The Tennessee Star, which presents itself to be a full-service news organization, focuses primarily on issues that affect the Tennessee Republican Party and stories involving Muslims. Much of the site’s political content decries Boyd’s work in the state while championing the accomplishments of rival gubernatorial candidate Mae Beavers.
“All this does is hurt Gibson County,” Mayor Witherspoon concluded. “If we allow ourselves to run our country or our county based on fear of others or fear of the unknown, we are going to fall.”
The site, which has only been operational since early 2017, also offers “Lifestyle” and “Sports” sections with cut-and-paste content from newswires and other services.
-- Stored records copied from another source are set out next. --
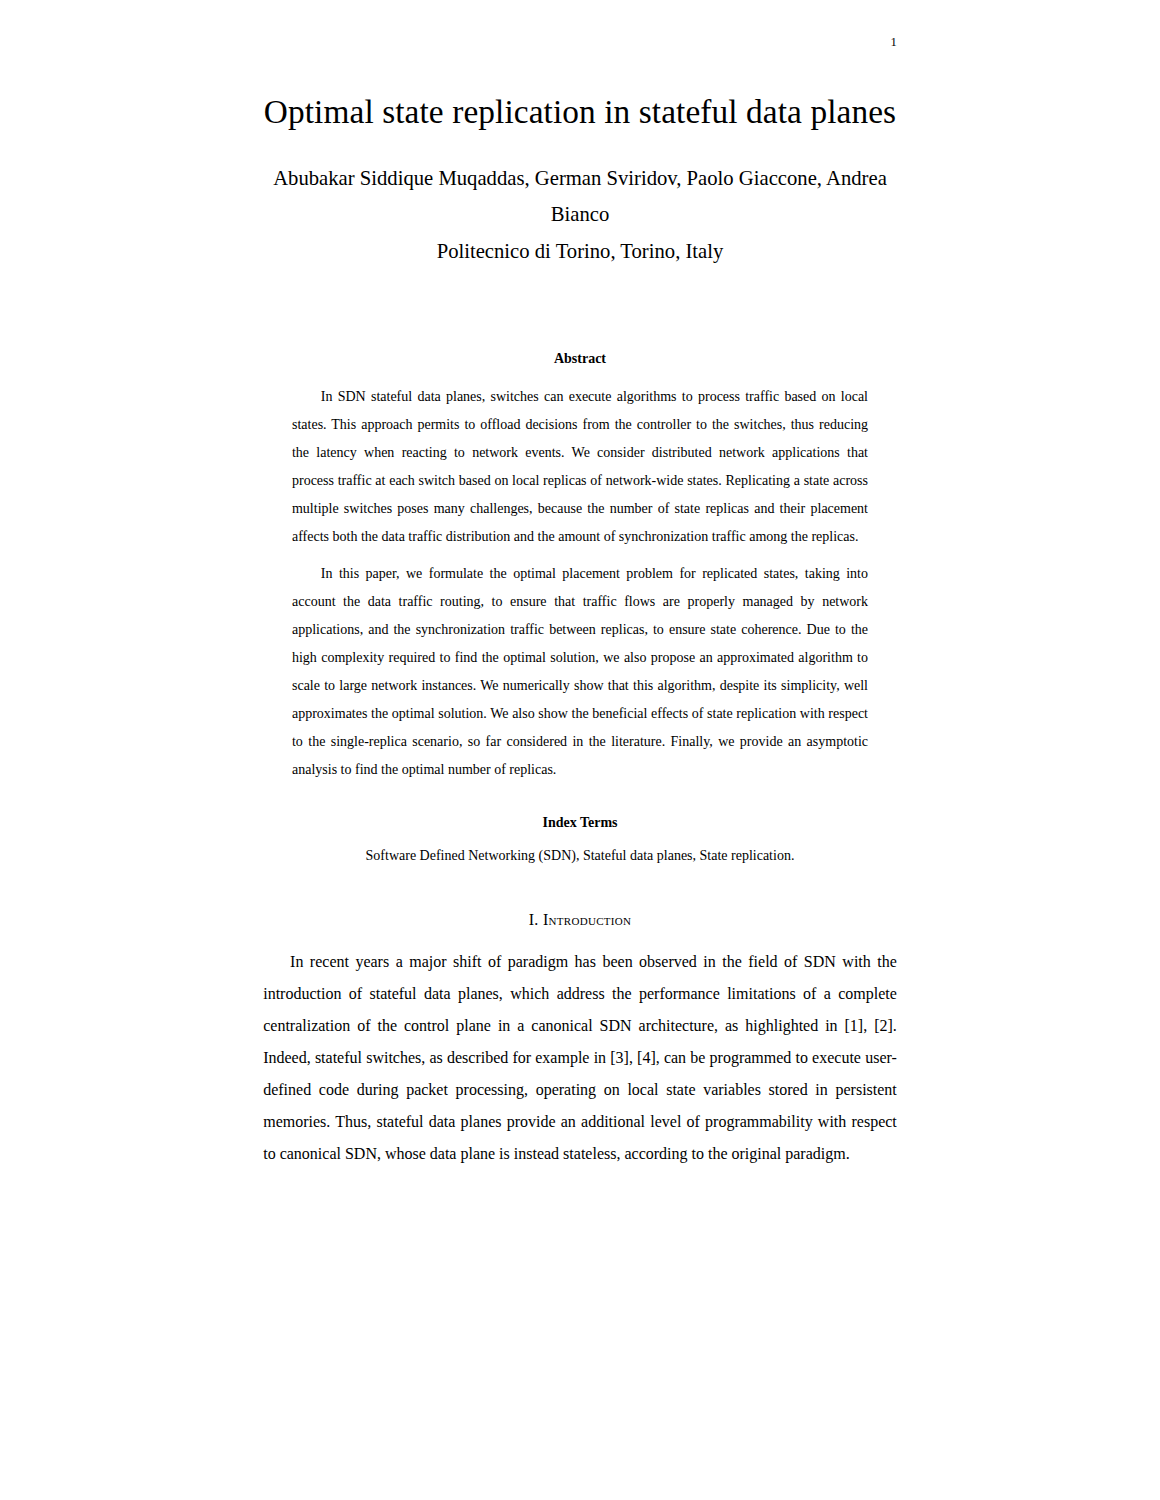1
Optimal state replication in stateful data planes
Abubakar Siddique Muqaddas, German Sviridov, Paolo Giaccone, Andrea Bianco
Politecnico di Torino, Torino, Italy
Abstract
In SDN stateful data planes, switches can execute algorithms to process traffic based on local states. This approach permits to offload decisions from the controller to the switches, thus reducing the latency when reacting to network events. We consider distributed network applications that process traffic at each switch based on local replicas of network-wide states. Replicating a state across multiple switches poses many challenges, because the number of state replicas and their placement affects both the data traffic distribution and the amount of synchronization traffic among the replicas.
In this paper, we formulate the optimal placement problem for replicated states, taking into account the data traffic routing, to ensure that traffic flows are properly managed by network applications, and the synchronization traffic between replicas, to ensure state coherence. Due to the high complexity required to find the optimal solution, we also propose an approximated algorithm to scale to large network instances. We numerically show that this algorithm, despite its simplicity, well approximates the optimal solution. We also show the beneficial effects of state replication with respect to the single-replica scenario, so far considered in the literature. Finally, we provide an asymptotic analysis to find the optimal number of replicas.
Index Terms
Software Defined Networking (SDN), Stateful data planes, State replication.
I. Introduction
In recent years a major shift of paradigm has been observed in the field of SDN with the introduction of stateful data planes, which address the performance limitations of a complete centralization of the control plane in a canonical SDN architecture, as highlighted in [1], [2]. Indeed, stateful switches, as described for example in [3], [4], can be programmed to execute user-defined code during packet processing, operating on local state variables stored in persistent memories. Thus, stateful data planes provide an additional level of programmability with respect to canonical SDN, whose data plane is instead stateless, according to the original paradigm.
As of last Thursday afternoon, the Tennessee Star’s Facebook page has only 3,983 likes.
“One of the reasons we chose Gibson County, Tennessee is due to the available workforce,” said Tyson representative Worth Sparkman. “Our research says there are plenty of residents within a 30-mile radius of the location who would like to take advantage of our high wages and benefits to keep this location fully staffed. According to our research there is an available workforce of 123,000 people within a 30-minute drive. Additionally, there about 4,000 unemployed residents within a 30-mile radius. We hope to hire from as many people from local communities as possible.”

1 Comment

  1. Leslie Gann on March 1, 2018 at 7:16 am

    Has anyone researched the environmental impactts, or the animal abuse, the odor of a facility such as this? There is a reason Tyson pays big fines for contaminating the water. Because they do.
    Oh, has there been any artifacts found? Mound builders were in that area.